• [HOW TO COMPLETE THIS TASK]: Without the pictures, write out all the lines below exactly as they appear.

• [DATA BLOCK]:
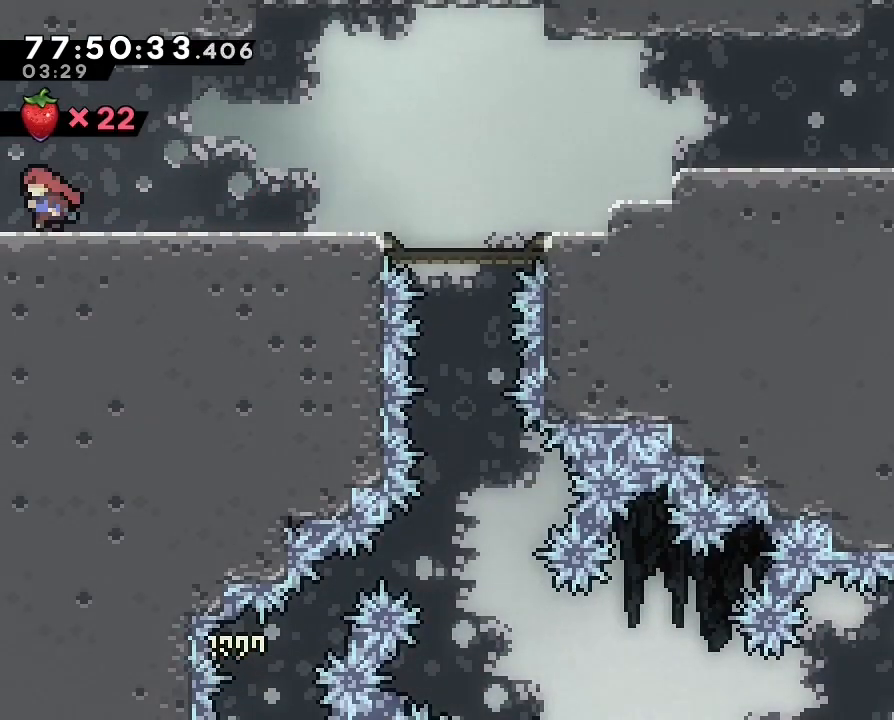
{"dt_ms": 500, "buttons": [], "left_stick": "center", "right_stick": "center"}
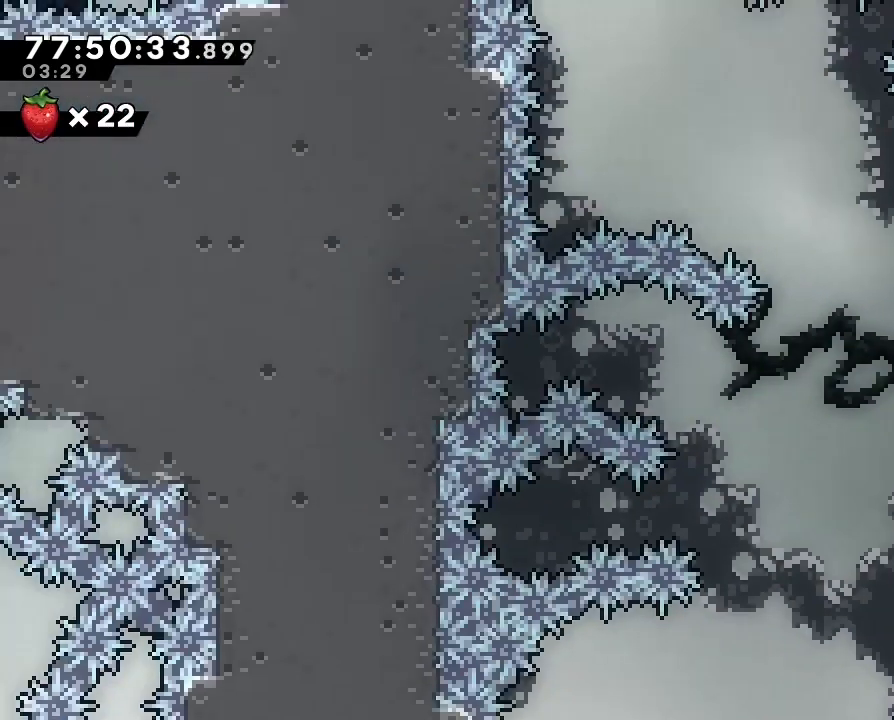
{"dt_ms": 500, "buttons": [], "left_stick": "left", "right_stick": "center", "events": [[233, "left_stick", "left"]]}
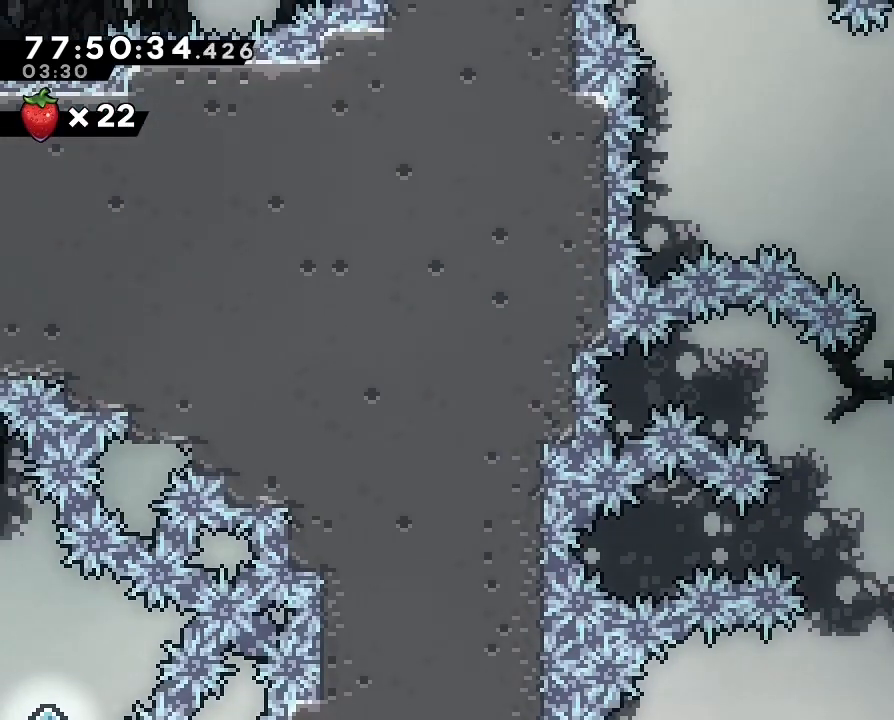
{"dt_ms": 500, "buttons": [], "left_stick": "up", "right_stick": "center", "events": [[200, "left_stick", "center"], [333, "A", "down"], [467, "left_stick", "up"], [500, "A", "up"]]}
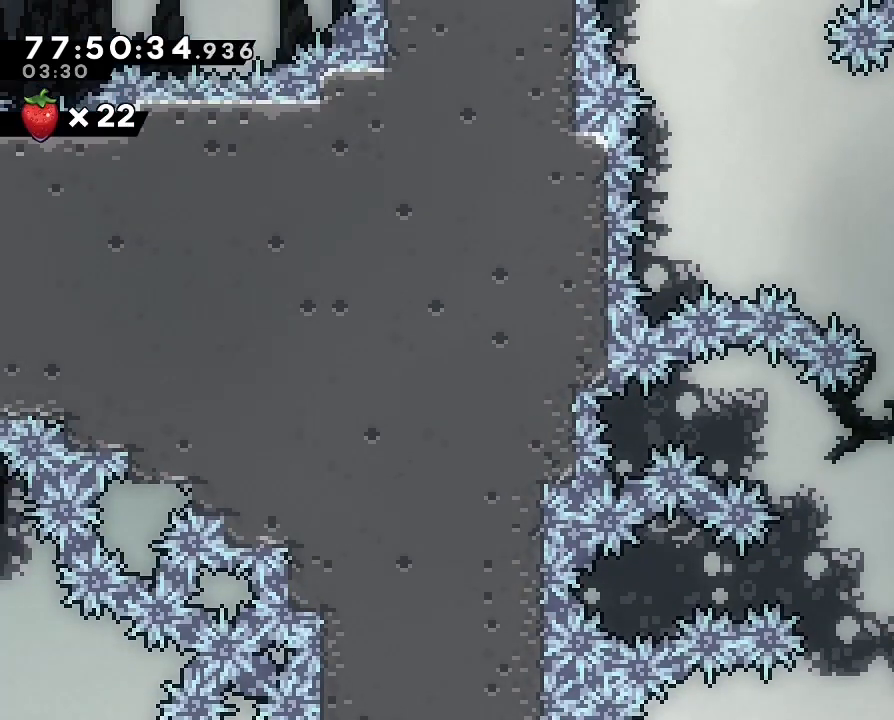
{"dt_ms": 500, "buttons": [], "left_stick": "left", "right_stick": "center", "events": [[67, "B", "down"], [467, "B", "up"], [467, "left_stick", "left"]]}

• [SOLUTION]:
{"dt_ms": 500, "buttons": [], "left_stick": "center", "right_stick": "center"}
{"dt_ms": 500, "buttons": [], "left_stick": "left", "right_stick": "center", "events": [[233, "left_stick", "left"]]}
{"dt_ms": 500, "buttons": [], "left_stick": "up", "right_stick": "center", "events": [[200, "left_stick", "center"], [333, "A", "down"], [467, "left_stick", "up"], [500, "A", "up"]]}
{"dt_ms": 500, "buttons": [], "left_stick": "left", "right_stick": "center", "events": [[67, "B", "down"], [467, "B", "up"], [467, "left_stick", "left"]]}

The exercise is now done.